Thursday, August 15, 2013

Assumption Day

A couple of years ago, when I was trying to get my Italian up to speed in preparation for the course I was being sent to take in Rome, I discovered a veritable treasury of old Italian newsreels on YouTube – everything from King Victor Emmanuel III opening the Italian parliament in the 1930s to Pope Pius XII’s visit to the famous Dominican church of Santa Maria Sopra Minerva in April 1940 as part of his (unsuccessful) strategy to keep Italy neutral in World War II. Among the many videos I watched were several from the 1950 Holy Year – including the events surrounding Pope Pius XII’s solemn definition of the dogma of the Assumption of the Blessed Virgin Mary on November 1, 1950. One video shows how on the previous evening, for the first time in almost a century, the famous image of Maria Salus Populi Romani (Mary, Safety of the Roman People) was carried in solemn procession from downtown Rome to St. Peter’s, where it remained overnight at the papal altar over St. Peter’s Tomb. (That famous image is ordinarily in the Papal Basilica of Saint Mary Major. It was there that Isaac Hecker prayed before it after his expulsion from the Redemptorists in August 1857, and it was there that Pope Francis went to venerate that same image on the day after his election as pope last March).  The old newsreels also show Pope Pius XII being carried on the sedia gestatoria through the piazza on the morning of November 1, 1950, where, after the solemn petition by Cardinal Tisserant on behalf of the whole Church and after the invocation of the Holy Spirit through the singing of the hym Veni Creator Spiritus, the Pope himself read the words of the dogmatic definition: “after we have poured forth prayers of supplication again and again to God, and have invoked the light of the Spirit of Truth, for the glory of Almighty God who has lavished his special affection upon the Virgin Mary, for the honor of her Son, the immortal King of the Ages and the Victor over sin and death, for the increase of the glory of that same august Mother, and for the joy and exultation of the entire Church; by the authority of our Lord Jesus Christ, of the Blessed Apostles Peter and Paul, and by our own authority, we pronounce, declare, and define it to be a divinely revealed dogma: that the Immaculate Mother of God, the ever Virgin Mary, having completed the course of her earthly life, was assumed body and soul into heavenly glory (Apostolic Constitution, Munificentissmus Deus, 44).

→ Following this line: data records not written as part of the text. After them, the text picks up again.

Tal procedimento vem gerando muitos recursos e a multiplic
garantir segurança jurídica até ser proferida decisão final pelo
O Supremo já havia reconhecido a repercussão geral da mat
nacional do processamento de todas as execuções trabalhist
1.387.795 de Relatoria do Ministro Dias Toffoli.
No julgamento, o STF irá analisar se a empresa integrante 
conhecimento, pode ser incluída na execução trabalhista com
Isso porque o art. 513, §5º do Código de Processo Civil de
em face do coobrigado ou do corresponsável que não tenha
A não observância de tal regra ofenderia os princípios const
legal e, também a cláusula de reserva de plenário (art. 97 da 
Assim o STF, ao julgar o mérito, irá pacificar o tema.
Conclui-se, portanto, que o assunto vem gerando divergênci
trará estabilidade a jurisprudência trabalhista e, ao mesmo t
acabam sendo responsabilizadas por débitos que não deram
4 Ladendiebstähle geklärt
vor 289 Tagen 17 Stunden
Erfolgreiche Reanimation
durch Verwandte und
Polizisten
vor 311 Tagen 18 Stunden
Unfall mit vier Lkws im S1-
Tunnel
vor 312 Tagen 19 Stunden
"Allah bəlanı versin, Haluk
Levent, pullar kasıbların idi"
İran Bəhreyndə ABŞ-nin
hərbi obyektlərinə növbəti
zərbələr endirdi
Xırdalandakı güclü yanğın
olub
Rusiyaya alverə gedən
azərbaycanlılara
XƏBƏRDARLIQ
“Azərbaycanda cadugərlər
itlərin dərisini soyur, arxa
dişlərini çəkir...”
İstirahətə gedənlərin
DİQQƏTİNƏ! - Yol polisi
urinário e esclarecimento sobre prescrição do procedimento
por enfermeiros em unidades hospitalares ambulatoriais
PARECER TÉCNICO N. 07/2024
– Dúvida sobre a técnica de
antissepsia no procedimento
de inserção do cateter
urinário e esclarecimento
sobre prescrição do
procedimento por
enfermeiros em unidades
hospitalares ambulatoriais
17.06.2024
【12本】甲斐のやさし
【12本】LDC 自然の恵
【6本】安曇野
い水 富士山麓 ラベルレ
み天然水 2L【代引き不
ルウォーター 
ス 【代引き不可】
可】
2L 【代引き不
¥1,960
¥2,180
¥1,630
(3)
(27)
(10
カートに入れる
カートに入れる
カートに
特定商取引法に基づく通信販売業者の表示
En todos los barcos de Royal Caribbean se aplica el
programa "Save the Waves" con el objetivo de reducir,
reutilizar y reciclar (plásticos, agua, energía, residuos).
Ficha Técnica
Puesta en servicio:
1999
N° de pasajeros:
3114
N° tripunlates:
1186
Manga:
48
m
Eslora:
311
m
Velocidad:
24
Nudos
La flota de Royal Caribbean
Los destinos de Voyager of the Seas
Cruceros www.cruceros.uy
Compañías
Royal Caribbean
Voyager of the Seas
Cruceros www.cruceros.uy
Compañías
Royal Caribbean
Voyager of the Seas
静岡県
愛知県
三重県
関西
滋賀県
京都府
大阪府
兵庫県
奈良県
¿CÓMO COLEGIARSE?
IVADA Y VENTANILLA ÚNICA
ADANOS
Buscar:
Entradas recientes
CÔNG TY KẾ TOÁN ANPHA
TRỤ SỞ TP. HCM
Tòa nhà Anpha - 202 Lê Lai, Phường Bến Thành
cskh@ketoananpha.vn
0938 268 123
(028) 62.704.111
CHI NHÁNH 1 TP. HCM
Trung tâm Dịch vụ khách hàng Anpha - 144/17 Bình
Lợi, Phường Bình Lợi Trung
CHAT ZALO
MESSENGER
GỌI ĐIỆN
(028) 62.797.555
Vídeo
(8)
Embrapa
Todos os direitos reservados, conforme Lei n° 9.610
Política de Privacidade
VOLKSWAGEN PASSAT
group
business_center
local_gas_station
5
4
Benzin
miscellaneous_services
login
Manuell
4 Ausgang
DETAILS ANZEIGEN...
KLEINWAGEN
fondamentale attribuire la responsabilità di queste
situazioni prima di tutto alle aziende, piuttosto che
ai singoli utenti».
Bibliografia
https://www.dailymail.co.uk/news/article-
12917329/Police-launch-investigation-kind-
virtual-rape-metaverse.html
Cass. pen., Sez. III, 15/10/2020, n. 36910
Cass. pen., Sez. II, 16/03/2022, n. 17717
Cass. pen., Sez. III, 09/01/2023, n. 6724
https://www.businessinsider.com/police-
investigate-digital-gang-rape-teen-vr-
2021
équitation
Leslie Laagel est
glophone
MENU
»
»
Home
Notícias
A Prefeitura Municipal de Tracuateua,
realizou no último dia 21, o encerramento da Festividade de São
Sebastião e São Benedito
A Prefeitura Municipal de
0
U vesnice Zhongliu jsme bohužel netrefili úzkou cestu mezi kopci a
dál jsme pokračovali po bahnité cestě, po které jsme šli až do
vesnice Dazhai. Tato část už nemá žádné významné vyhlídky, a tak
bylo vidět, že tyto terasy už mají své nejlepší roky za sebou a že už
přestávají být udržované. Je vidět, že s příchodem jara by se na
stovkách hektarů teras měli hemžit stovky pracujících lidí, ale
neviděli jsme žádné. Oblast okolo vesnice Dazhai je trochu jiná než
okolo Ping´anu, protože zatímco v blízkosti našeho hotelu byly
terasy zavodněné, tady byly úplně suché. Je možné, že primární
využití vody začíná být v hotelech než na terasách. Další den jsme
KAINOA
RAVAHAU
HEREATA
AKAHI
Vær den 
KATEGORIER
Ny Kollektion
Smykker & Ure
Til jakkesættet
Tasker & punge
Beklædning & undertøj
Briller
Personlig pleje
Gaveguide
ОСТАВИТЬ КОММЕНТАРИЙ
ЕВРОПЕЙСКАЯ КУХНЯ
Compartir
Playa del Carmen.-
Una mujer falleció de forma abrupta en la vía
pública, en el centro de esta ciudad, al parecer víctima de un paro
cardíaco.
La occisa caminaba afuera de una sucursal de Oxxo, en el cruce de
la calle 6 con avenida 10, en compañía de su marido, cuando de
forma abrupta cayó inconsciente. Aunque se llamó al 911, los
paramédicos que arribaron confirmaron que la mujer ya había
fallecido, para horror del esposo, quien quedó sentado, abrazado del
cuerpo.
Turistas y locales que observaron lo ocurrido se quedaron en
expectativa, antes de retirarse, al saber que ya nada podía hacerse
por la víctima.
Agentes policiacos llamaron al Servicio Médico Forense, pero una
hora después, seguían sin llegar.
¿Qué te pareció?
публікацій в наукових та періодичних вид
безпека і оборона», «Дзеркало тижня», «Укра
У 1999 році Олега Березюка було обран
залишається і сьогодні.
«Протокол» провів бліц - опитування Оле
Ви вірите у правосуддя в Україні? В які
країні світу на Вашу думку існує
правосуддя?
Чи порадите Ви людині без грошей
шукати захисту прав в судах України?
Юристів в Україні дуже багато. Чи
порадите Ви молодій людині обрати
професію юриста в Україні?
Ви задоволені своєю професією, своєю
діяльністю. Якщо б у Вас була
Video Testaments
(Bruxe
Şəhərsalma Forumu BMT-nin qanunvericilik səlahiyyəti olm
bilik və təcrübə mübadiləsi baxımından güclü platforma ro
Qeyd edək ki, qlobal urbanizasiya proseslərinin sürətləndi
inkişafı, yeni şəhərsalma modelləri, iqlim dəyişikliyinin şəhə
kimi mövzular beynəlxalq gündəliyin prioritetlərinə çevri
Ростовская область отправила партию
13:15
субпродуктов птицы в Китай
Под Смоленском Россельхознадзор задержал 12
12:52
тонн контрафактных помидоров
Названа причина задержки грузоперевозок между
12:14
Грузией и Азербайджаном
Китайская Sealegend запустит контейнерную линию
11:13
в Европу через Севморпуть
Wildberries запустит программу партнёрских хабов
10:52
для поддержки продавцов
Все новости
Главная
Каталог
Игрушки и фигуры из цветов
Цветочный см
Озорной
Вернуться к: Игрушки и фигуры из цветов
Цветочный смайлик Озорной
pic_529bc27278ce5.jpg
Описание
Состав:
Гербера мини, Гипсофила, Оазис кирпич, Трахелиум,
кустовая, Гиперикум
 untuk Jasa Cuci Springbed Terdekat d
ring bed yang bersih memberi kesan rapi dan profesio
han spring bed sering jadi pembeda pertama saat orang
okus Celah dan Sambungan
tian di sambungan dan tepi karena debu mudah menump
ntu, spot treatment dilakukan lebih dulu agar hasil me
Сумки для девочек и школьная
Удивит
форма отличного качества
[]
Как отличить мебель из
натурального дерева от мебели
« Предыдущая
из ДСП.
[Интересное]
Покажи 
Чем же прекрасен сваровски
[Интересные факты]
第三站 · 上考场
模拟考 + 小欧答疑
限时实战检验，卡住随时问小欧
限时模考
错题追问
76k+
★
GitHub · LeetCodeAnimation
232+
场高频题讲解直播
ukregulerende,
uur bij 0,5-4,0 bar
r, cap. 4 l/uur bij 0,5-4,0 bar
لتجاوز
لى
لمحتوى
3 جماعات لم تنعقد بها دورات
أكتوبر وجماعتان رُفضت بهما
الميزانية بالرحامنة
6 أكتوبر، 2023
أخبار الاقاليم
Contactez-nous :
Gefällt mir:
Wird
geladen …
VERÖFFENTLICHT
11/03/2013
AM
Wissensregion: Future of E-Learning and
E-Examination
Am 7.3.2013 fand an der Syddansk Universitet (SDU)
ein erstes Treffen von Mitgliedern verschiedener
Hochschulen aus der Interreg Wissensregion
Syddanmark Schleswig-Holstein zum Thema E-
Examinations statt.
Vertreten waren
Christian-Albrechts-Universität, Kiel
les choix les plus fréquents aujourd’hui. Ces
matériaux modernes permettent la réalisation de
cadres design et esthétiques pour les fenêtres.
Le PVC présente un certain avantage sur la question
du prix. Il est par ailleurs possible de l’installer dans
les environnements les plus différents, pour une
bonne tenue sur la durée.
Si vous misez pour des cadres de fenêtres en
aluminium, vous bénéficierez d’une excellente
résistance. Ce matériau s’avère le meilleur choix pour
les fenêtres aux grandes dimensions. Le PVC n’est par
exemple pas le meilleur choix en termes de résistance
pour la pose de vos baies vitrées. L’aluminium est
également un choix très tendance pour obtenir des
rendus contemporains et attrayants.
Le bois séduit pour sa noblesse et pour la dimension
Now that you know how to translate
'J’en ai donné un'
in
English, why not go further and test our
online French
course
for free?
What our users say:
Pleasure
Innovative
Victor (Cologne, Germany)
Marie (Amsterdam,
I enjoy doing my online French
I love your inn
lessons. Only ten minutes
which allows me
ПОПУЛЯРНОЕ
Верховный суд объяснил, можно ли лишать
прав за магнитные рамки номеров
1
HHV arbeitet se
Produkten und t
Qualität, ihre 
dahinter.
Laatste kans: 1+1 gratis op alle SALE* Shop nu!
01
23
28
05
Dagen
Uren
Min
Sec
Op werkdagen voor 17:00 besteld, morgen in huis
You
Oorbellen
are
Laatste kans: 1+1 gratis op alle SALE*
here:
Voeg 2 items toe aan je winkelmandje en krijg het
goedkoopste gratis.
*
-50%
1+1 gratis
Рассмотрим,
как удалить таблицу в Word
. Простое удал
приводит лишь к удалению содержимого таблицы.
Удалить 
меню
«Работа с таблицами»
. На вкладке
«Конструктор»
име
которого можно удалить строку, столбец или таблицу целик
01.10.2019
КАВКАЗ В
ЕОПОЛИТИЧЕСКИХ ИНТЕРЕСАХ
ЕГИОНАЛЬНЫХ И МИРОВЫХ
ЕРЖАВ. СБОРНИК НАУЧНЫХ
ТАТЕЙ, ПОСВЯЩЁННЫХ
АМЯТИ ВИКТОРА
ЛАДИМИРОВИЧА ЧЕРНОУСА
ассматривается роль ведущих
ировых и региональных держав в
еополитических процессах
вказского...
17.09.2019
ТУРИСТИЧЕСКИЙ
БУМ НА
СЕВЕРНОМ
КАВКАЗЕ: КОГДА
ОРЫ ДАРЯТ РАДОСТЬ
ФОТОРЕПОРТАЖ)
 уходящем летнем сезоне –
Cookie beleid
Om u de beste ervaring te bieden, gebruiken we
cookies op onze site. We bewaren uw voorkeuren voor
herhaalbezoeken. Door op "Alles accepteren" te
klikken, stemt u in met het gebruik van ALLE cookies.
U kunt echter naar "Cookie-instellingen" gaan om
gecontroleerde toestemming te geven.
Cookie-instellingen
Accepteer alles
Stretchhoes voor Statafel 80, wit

Among the bishops in the piazza that day was the future Pope John XXIII. Years later, he wrote: “As Nuncio to France, I was one of the fortunate ones present at that ceremony in St. Peter’s Square. I felt no anxiety about this doctrine, having always believed it “(Journal of a Soul, August 15, 1961). 

And, in a meditation on the Assumption, which accompanied a 1961 Apostolic Letter on the Rosary, Pope John wrote:
“This is a source of consolation and faith, in days of grief or pain, for those privileged souls – such as we can all become, if only we respond to grace – whom God is silently preparing for the most beautiful victory of all, the attainment of holiness.

“The mystery of the Assumption brings home to us the thought of death, of our own death, and gives us a sense of serene confidence; it makes us understand and welcome the thought that the Lord will be, as we would wish him to be, near us in our last agony, to gather into his own hands our immortal soul.”